— Instructions for the task —
Print all of the data exactly, but drop the pictures.

— Recorded information —
┌────────

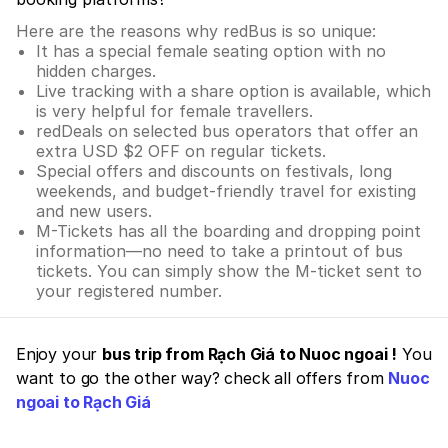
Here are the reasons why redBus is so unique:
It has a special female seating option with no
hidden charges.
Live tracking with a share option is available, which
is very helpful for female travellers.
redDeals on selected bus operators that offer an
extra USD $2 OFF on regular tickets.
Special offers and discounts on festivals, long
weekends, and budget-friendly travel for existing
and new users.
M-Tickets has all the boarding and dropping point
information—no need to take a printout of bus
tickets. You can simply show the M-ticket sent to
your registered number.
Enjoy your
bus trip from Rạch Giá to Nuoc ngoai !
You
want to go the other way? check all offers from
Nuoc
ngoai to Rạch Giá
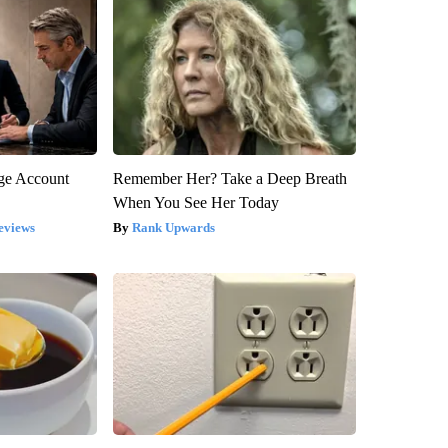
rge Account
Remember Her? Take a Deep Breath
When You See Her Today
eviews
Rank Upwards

└────────

— Response area —
Here are the reasons why redBus is so unique:
It has a special female seating option with no
hidden charges.
Live tracking with a share option is available, which
is very helpful for female travellers.
redDeals on selected bus operators that offer an
extra USD $2 OFF on regular tickets.
Special offers and discounts on festivals, long
weekends, and budget-friendly travel for existing
and new users.
M-Tickets has all the boarding and dropping point
information—no need to take a printout of bus
tickets. You can simply show the M-ticket sent to
your registered number.
Enjoy your
bus trip from Rạch Giá to Nuoc ngoai !
You
want to go the other way? check all offers from
Nuoc
ngoai to Rạch Giá
rge Account
Remember Her? Take a Deep Breath
When You See Her Today
eviews
Rank Upwards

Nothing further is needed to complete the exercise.